Ice für macOS: Open-Source-App sorgt für Ordnung in überfüllten Menüleisten

Marcel Am 09.04.2024 veröffentlicht Lesezeit etwa 2:02 Minuten

Mit dem Open-Source-Tool Ice hat Entwickler Jordan Baird eine weitere App-Alternative in den Ring geworfen, mit der sich die App-Icons in der Mac-Menüleiste zur besseren Übersicht organisieren und ausblenden lassen.

Je nachdem, wie viele und welche Apps man auf dem Mac installiert hat und nutzt, nimmt die Menüleiste auf der rechten Seite schnell breite Ausmaße an. Einige Apps erlauben das Ausblenden des Icons aus der Menüleiste, aber eben nicht alle – außerdem gibt es ja auch durchaus Symbole, die man regelmäßig nutzt oder zumindest dann und wann mal. Von Haus aus erlaubt macOS lediglich das arrangieren der Icons (per Command (⌘) und Drag’n’Drop), ein dauerhaftes oder temporäres Ausblenden ist jedoch nicht vorgesehen. Glücklicherweise gibt es inzwischen eine ganze Reihe an Hilfsmitteln, mit denen sich das Wirrwarr in der Menüleiste optimieren lässt. Empfehlenswert sind da zum Beispiel Anwendungen wie Barista, Dozer und Hidden Bar – oder aber Bartender, welches fast schon als Klassiker gilt. Kostenpflichtig, aber stetig aktualisiert, auch wenn mit dem letzten Update auf die Version 5 viele Spielereien hinzugekommen sind, die nur noch bedingt etwas mit der Menüleisten-Sortiererei zu tun haben. Dennoch ist Bartender in meinen Augen insgesamt runder und hat daher weiterhin einen festen Platz auf meinem Mac.

Nun gibt es aber einen neue(re)n Kandidaten, der durchaus Potential hat, eine wirkliche Alternative zu Bartender zu sein: das Open-Source-Tool Ice von Entwickler Jordan Baird. Ice ist fast so etwas wie das alte Bartender, was aber gar nicht negativ gemeint ist. Vielmehr liegt der Fokus klar auf der einfachen Anordnung eurer Menüleiste und hierzu werden euch drei Segmente geboten: Dauerhaft sichtbar, temporär sichtbar und dauerhaft ausgeblendet. Die Symbole lassen sich flott auf gewohntem Wege von Segment zu Segment schieben, das Einblenden erfolgt entweder per Klick, Mouseover oder per Shortcut. Das Ausblenden wiederum erfolgt auf selbigem Weg oder automatisch, wobei Ice drei verschiedene Modi (smart, zeitbasiert oder anhand eines App-Fokus) zur Auswahl anbietet. Das eigentliche Ice-Icon in der Menübar lässt sich ebenso von euch definieren wie auch die Trennung der drei Segmente.

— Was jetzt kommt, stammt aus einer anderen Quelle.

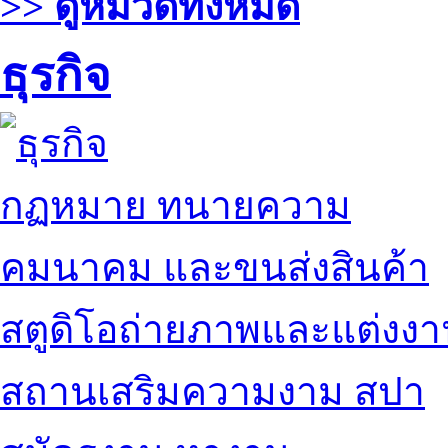
>> ดูหมวดทั้งหมด
ธุรกิจ
กฏหมาย ทนายความ
คมนาคม และขนส่งสินค้า
สตูดิโอถ่ายภาพและแต่งง
สถานเสริมความงาม สปา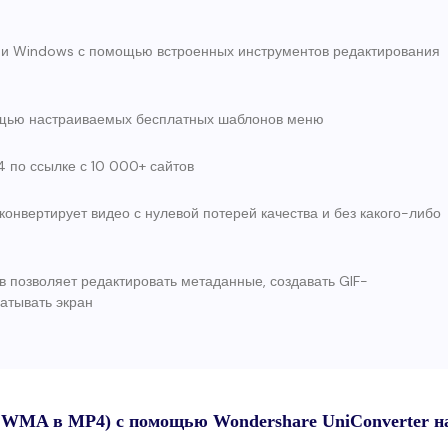
и Windows с помощью встроенных инструментов редактирования
ощью настраиваемых бесплатных шаблонов меню
по ссылке с 10 000+ сайтов
онвертирует видео с нулевой потерей качества и без какого-либо
 позволяет редактировать метаданные, создавать GIF-
ватывать экран
WMA в MP4) с помощью Wondershare UniConverter н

Darüber hinaus bietet Ice auch eine optische Anpassung der Menüleiste, wenn auch nicht so umfangreich (gerne als “überladen” lesen) wie besagtes Bartender 5. So könnt ihr beispielsweise die Hintergrundfarbe beziehungsweise einen leichten Farbverlauf für die Menüleiste festlegen, einen leichten Schatten hinzufügen oder auch den linken und rechten Teil der Menüleiste optisch voneinander trennen. Muss man nicht haben, das der ganze Design-Part ist aber recht unauffällig untergebracht. Insgesamt hinterlässt Ice in der aktuellen Version 0.80 bereits einen gereiften Eindruck, wenngleich noch nicht alle vom Entwickler geplanten Funktionen (unter anderem eine Suche für Apps, Profile für unterschiedliche Anordnungen oder auch Menüleisten-Widgets) implementiert sind. Verglichen mit anderen Bartender-Alternativen ist Ice etwas, was dem Klassiker am nächsten kommt und das größte Potential besitzt, diesen für mich zu ersetzen. Werft also bei Interesse oder der Suche nach einer Alternative gerne mal einen Blick auf Ice.